Problem details
Leaving the pictures out, transcribe the records below exactly.

Entries shown
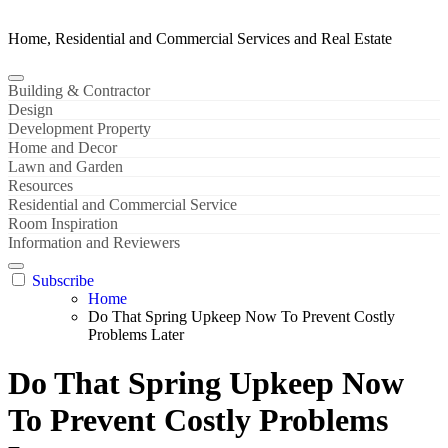
Home, Residential and Commercial Services and Real Estate
Building & Contractor
Design
Development Property
Home and Decor
Lawn and Garden
Resources
Residential and Commercial Service
Room Inspiration
Information and Reviewers
Subscribe
Home
Do That Spring Upkeep Now To Prevent Costly
Problems Later
Do That Spring Upkeep Now
To Prevent Costly Problems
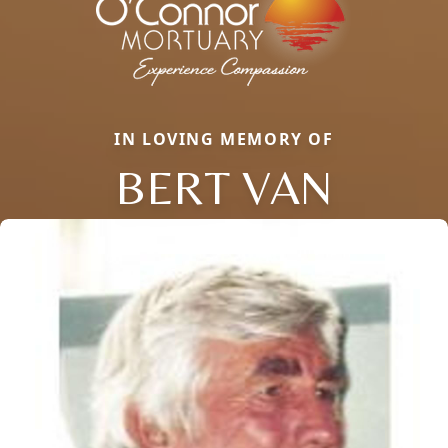
IN LOVING MEMORY OF
BERT VAN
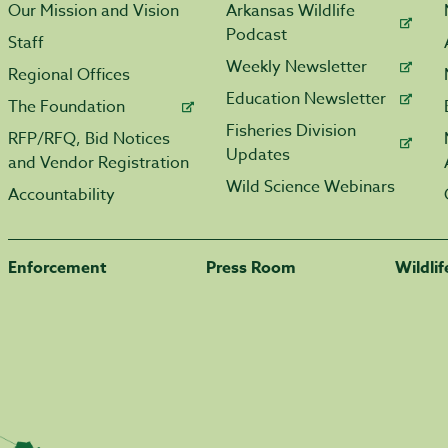
Our Mission and Vision
Arkansas Wildlife
Podcast
Staff
Weekly Newsletter
Regional Offices
Education Newsletter
The Foundation
Fisheries Division
RFP/RFQ, Bid Notices
Updates
and Vendor Registration
Wild Science Webinars
Accountability
Enforcement
Press Room
Wildli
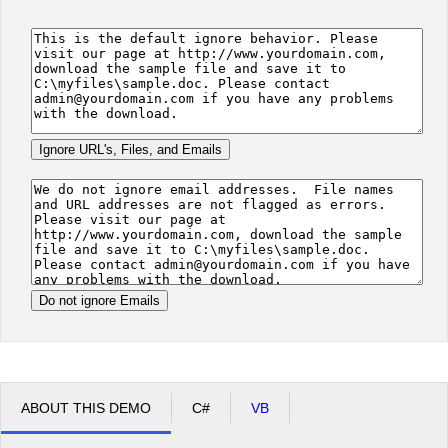
Office2010Black
Windows7
ABOUT THIS DEMO
C#
VB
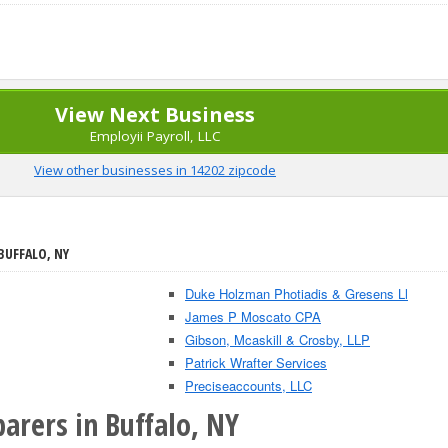
View Next Business
Employii Payroll, LLC
View other businesses in 14202 zipcode
BUFFALO, NY
Duke Holzman Photiadis & Gresens Ll
James P Moscato CPA
Gibson, Mcaskill & Crosby, LLP
Patrick Wrafter Services
Preciseaccounts, LLC
arers in Buffalo, NY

Your response
Home, Residential and Commercial Services and Real Estate
Building & Contractor
Design
Development Property
Home and Decor
Lawn and Garden
Resources
Residential and Commercial Service
Room Inspiration
Information and Reviewers
Subscribe
Home
Do That Spring Upkeep Now To Prevent Costly
Problems Later
Do That Spring Upkeep Now
To Prevent Costly Problems
IN LOVING MEMORY OF
BERT VAN
Our Mission and Vision
Arkansas Wildlife
Podcast
Staff
Weekly Newsletter
Regional Offices
Education Newsletter
The Foundation
Fisheries Division
RFP/RFQ, Bid Notices
Updates
and Vendor Registration
Wild Science Webinars
Accountability
Enforcement
Press Room
Wildli
Office2010Black
Windows7
ABOUT THIS DEMO
C#
VB
View Next Business
Employii Payroll, LLC
View other businesses in 14202 zipcode
BUFFALO, NY
Duke Holzman Photiadis & Gresens Ll
James P Moscato CPA
Gibson, Mcaskill & Crosby, LLP
Patrick Wrafter Services
Preciseaccounts, LLC
arers in Buffalo, NY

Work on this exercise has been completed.